- Born: 9 December 1977 (age 48) Guatemala City, Guatemala
- Disappeared: July 7, 2011 (aged 33) Guatemala City
- Status: Missing for 14 years, 10 months and 5 days
- Occupation: Housewife
- Spouse: Roberto Eduardo Barreda de Leon
- Children: 2

= Cristina Siekavizza =

Guatemalan murder victim

Cristina Siekavizza (born 9 December 1977) was a Guatemala City woman, a graduate in Business Administration and mother of two children, whose disappearance and possible murder by her husband early in July 2011 resulted in an extensive national news coverage focused on the connected issues of femicide and impunity.

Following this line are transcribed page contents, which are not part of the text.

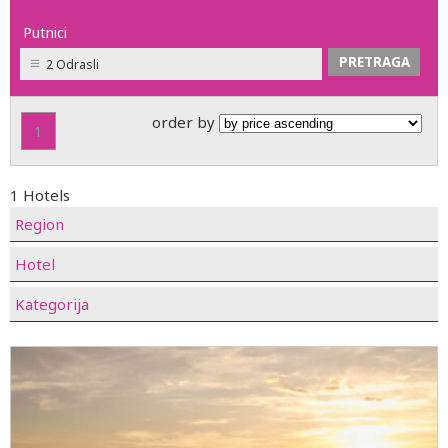
Putnici
2 Odrasli
order by
1
1 Hotels
Region
Hotel
Kategorija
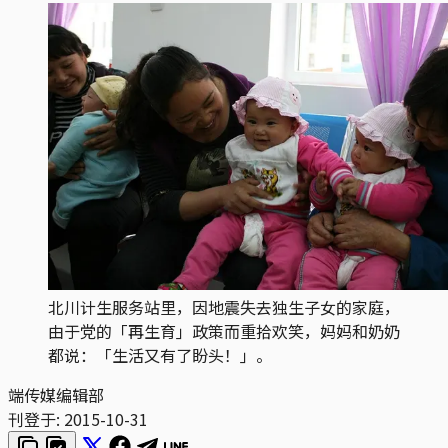
北川计生服务站里，因地震失去独生子女的家庭，
由于党的「再生育」政策而重拾欢笑，妈妈和奶奶
都说：「生活又有了盼头！」。
端传媒编辑部
刊登于:
2015-10-31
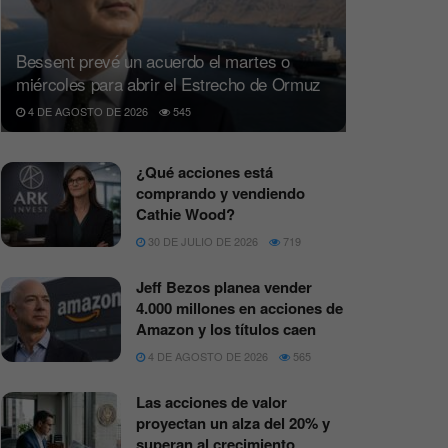
Bessent prevé un acuerdo el martes o
miércoles para abrir el Estrecho de Ormuz
4 DE AGOSTO DE 2026
545
¿Qué acciones está
comprando y vendiendo
Cathie Wood?
30 DE JULIO DE 2026
719
Jeff Bezos planea vender
4.000 millones en acciones de
Amazon y los títulos caen
4 DE AGOSTO DE 2026
565
Las acciones de valor
proyectan un alza del 20% y
superan al crecimiento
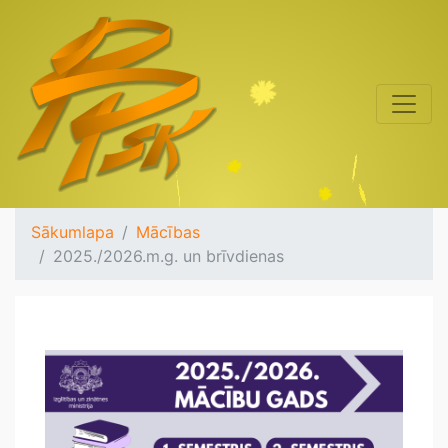
Sākumlapa
Mācības
2025./2026.m.g. un brīvdienas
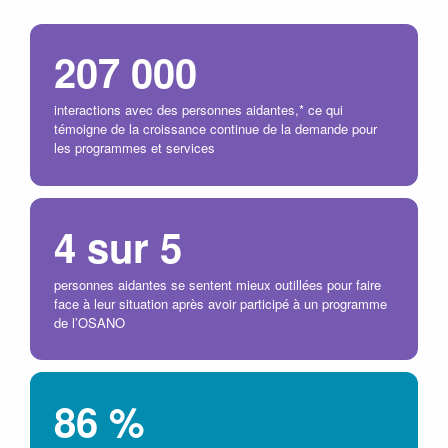
207 000
interactions avec des personnes aidantes,* ce qui
témoigne de la croissance continue de la demande pour
les programmes et services
4 sur 5
personnes aidantes se sentent mieux outillées pour faire
face à leur situation après avoir participé à un programme
de l’OSANO
86 %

Roberto Barreda (born 1976; deceased 6 August 2020, aged 44, in Guatemala City) was the main suspect in the disappearance and possible murder of his wife, Cristina Siekavizza. The crime would have occurred on July 6, 2011 and the trial was expected to take place in April 2020. However, the Covid-19 pandemic has prevented its realization. The trial was later cancelled given Barreda’s death on August 6, 2020 from Covid-19.

In this case, Ofelia de León, Barreda's mother and former president of the Supreme Court of Justice, is also accused. Investigator Óscar José Celada Cuevas and Javier Armando Mendizábal Ruiz are also implicated, whom the MP accuses of hiding information about the disappearance of Cristina Siekavizza.

==Investigations==
The case was originally thought to be a kidnapping, and private investigators were hired to solve the case. After several weeks passed without a call from the alleged kidnappers, the case was turned over to the Guatemalan police. As the police began to investigate, they found incriminating evidence (traces of blood in the house) against Siekavizza's husband, Roberto Barreda de León. A housekeeper testified that there had been a violent domestic quarrel the evening before the woman's disappearance and that she had seen her lifeless body lying in one of the rooms.

==Prosecution of the husband==
In early August, before the housekeeper could even testify and while the search for Cristina Siekavizza was still going on, Roberto Barreda suddenly disappeared with the family's two children, Roberto José (age 7) and Maria Mercedes (age 4). An international warrant was issued for his arrest. In the meantime, three people were arrested on the suspicion of having aided the husband in removing the traces of the crime. On 21 October 2011, Barreda's mother, Beatriz Ofelia de León, ex-magistrate of the Supreme Court of Guatemala, was arrested for corruption of justice in the Siekavizza case. Barreda was finally caught in Mérida, Yucatán (Mexico) and extradited on 8 November 2013. Guatemalan authorities credited the Facebook group "Voces por Cristina," which had approximately 25,000 followers helping to track Barreda, with providing the tip about his location; he was reportedly traced via his mobile phone's GPS signal. Since then, his lawyers had consistently attempted to obstruct the course of justice, so that seven years after Siekavizza's disappearance, the process was still to begin, with the husband remaining in custody. In August 2020 it was announced that Barreda had died due to contracting COVID-19 in the Hospital General San Juan de Dios in Guatemala City.

==Public protests against femicide==
Siekavizza's disappearance, and possible murder, have moved Guatemalans to demand justice against a growing epidemic of femicide happening in their country. Siekavizza's family has organized marches throughout Guatemala City (Obelisco, Avenida Las Américas, carretera an El Salvador and Vista Hermosa) to support victims of domestic violence. Cristina Siekavizza's case has dominated the Guatemalan press since news of her disappearance went public.

In July 2024, on the 13th anniversary of her disappearance, the Guatemalan human rights organization Fundación Sobrevivientes held a tribute to Cristina Siekavizza, naming one of its rooms in her honour. Cristina's parents and her two children attended the ceremony. The case remains open, with the Public Ministry continuing to search for her remains. The director of Fundación Sobrevivientes, Norma Cruz, noted that the case still awaits results despite the special prosecutor's office remaining active.